Van Gogh killer jailed for life

A DUTCH court sentenced the killer of Dutch film-maker Theo Van Gogh to life in prison yesterday, the harshest sentence for a murder that stunned the country, heightened ethnic tensions and raised concerns about homegrown Islamic terrorism.

Van Gogh killer jailed for life

Mohammed Bouyeri, aged 27, mounted no defence at his two-day trial in Amsterdam earlier this month for the murder on November 2 of Van Gogh whom he accused of insulting Islam and told the court he would do it again.

Judge Udo Willem Bentinck said life was the only fitting punishment.

Bouyeri showed no emotion as he shook his lawyer's hand following the verdict. Earlier he told the court he had intended to die in the action and become a martyr for his faith.

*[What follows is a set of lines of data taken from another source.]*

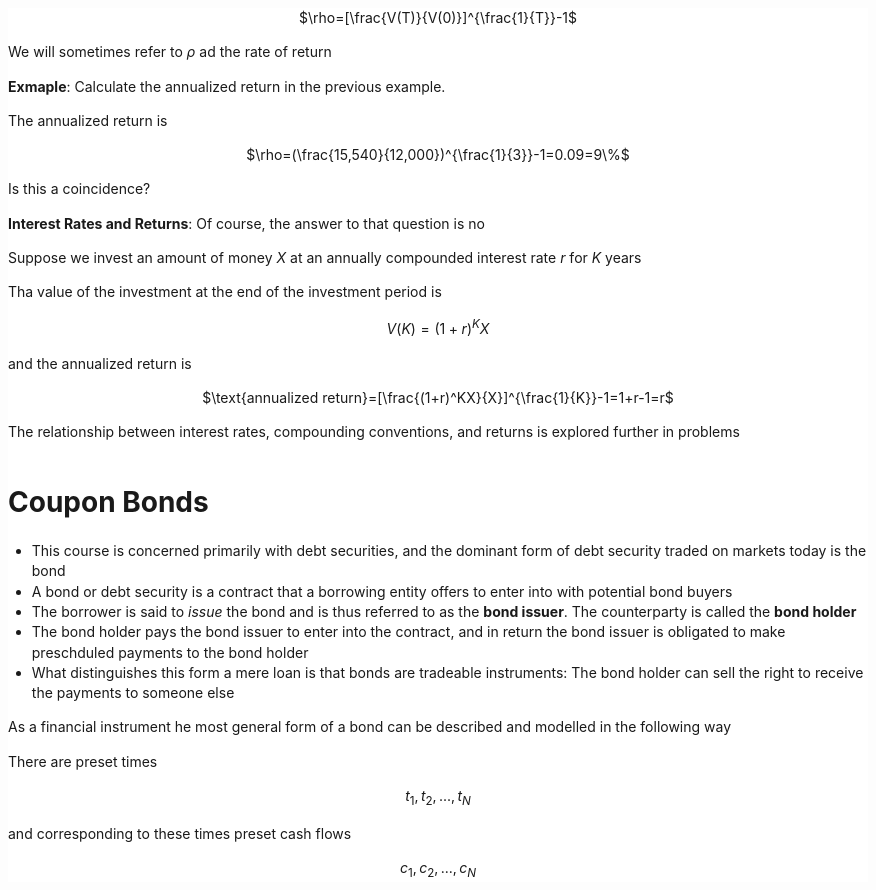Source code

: **<p align="center">**
$\rho=[\frac{V(T)}{V(0)}]^{\frac{1}{T}}-1$
</p>

We will sometimes refer to $\rho$ ad the rate of return

**Exmaple**: Calculate the annualized return in the previous example.

The annualized return is

**<p align="center">**
$\rho=(\frac{15,540}{12,000})^{\frac{1}{3}}-1=0.09=9\%$
</p>

Is this a coincidence?

**Interest Rates and Returns**: Of course, the answer to that question is no

Suppose we invest an amount of money $X$ at an annually compounded interest rate $r$ for $K$ years

Tha value of the investment at the end of the investment period is

**<p align="center">**
$V(K)=(1+r)^KX$
</p>

and the annualized return is 


**<p align="center">**
$\text{annualized return}=[\frac{(1+r)^KX}{X}]^{\frac{1}{K}}-1=1+r-1=r$
</p>

The relationship between interest rates, compounding conventions, and returns is explored further in problems

# Coupon Bonds
- This course is concerned primarily with debt securities, and the dominant  form of debt security traded on markets today is the bond
- A bond or debt security is a contract that a borrowing entity offers to enter into with potential bond buyers
- The borrower is said to *issue* the bond and is thus referred to as the **bond issuer**. The counterparty is called the **bond holder**
- The bond holder pays the bond issuer to enter into the contract, and in return the bond issuer is obligated to make preschduled payments to the bond holder
- What distinguishes this form  a mere loan is that bonds are tradeable instruments: The bond holder can sell the right to receive the payments to someone else  

As a financial instrument he most general form of a bond can be described and modelled in the following way

There are preset times
**<p align="center">**
$t_1,t_2,...,t_N$
</p>

and corresponding to these times preset cash flows
**<p align="center">**
$c_1,c_2,...,c_N$
</p>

Bentinck said the three-judge panel had concluded there was no possibility for Bouyeri to return to society, citing his lack of remorse and the likelihood he would never change his radical views.

Bouyeri, a Dutch man of Moroccan descent, has two weeks to lodge an appeal, but that appears unlikely.

He was convicted of the murder, described in the judgment as a terrorist attack, the attempted murder of bystanders and police officers, illegal possession of firearms and impeding the work of a member of parliament, Ayaan Hirsi Ali, whom he had threatened to kill in a letter impaled in Van Gogh's chest.

The judgment said Bouyeri had shown "a complete disregard for human life".

Bouyeri ambushed the film-maker on an Amsterdam street, shot him repeatedly, stabbed him and slit his throat before thrusting his manifesto into his chest on the point of a knife.

Witnesses said he was so calm "it looked like he was out walking his dog", the judge said.

Bouyeri said he had acted in the name of Islam and felt no pain for Van Gogh's family.

"What moved me to do what I did was purely my faith," he told the court.

"I was motivated by the law that commands me to cut off the head of anyone who insults Allah and his prophet."

Van Gogh, a distant relative of the famous painter, was a social critic and columnist who attacked the treatment of women in fundamentalist Islamic households in a short film, Submission, which offended many Muslims.

Hirsi Ali, the film's scriptwriter and a Somali-born MP, went into hiding after the murder because she was named in the note left on the corpse.

The killing led to dozens of arson attacks against Islamic schools and mosques and has strained relations with the country's 1 million Muslim immigrants.